_WORK ORDER_
Pull out each line in the rows below that contains the string "populaire". Matching is case-sensitive.

DATA IN THIS EXERCISE section start

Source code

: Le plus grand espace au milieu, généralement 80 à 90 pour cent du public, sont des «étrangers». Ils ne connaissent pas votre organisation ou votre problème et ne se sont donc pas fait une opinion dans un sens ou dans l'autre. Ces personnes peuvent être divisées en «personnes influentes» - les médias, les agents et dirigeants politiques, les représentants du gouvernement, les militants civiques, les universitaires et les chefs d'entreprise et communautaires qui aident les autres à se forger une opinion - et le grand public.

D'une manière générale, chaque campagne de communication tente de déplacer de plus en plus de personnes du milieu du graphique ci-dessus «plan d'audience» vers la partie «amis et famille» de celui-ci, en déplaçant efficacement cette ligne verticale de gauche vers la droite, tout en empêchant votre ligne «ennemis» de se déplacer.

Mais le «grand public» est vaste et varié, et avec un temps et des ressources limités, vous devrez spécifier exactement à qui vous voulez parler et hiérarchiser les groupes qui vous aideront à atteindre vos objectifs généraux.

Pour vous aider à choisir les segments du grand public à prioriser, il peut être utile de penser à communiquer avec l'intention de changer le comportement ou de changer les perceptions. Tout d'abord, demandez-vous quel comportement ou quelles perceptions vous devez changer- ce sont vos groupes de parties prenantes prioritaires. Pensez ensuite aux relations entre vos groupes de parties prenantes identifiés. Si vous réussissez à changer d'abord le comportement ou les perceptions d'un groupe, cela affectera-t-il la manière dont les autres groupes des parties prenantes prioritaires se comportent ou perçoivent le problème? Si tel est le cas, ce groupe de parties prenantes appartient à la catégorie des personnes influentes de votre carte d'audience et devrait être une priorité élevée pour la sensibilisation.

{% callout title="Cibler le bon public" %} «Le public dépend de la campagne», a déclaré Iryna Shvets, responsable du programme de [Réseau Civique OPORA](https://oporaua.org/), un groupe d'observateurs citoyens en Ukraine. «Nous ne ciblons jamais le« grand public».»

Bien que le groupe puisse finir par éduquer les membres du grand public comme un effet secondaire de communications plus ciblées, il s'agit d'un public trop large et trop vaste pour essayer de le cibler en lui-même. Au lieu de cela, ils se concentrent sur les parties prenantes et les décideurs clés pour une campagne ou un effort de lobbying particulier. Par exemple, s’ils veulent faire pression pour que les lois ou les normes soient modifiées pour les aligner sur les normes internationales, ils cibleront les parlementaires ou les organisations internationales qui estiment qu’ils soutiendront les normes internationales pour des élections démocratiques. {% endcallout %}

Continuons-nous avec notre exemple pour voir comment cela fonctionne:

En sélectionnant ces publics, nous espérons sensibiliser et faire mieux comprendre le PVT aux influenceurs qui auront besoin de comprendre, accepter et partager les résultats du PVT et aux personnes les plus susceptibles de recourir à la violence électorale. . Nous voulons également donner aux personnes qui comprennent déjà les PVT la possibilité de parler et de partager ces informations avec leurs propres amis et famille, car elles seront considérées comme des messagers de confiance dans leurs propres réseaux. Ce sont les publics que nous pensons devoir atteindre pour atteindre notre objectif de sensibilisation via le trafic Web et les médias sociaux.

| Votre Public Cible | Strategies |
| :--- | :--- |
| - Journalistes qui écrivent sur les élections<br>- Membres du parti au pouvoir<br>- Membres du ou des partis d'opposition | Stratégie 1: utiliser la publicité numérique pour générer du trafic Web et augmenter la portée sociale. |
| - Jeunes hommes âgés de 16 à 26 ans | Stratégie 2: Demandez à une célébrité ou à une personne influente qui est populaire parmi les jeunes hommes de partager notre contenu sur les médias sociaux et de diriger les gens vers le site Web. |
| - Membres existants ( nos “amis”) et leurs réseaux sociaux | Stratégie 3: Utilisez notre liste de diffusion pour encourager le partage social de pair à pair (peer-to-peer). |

DATA IN THIS EXERCISE section end

_ANSWER BELOW_
| - Jeunes hommes âgés de 16 à 26 ans | Stratégie 2: Demandez à une célébrité ou à une personne influente qui est populaire parmi les jeunes hommes de partager notre contenu sur les médias sociaux et de diriger les gens vers le site Web. |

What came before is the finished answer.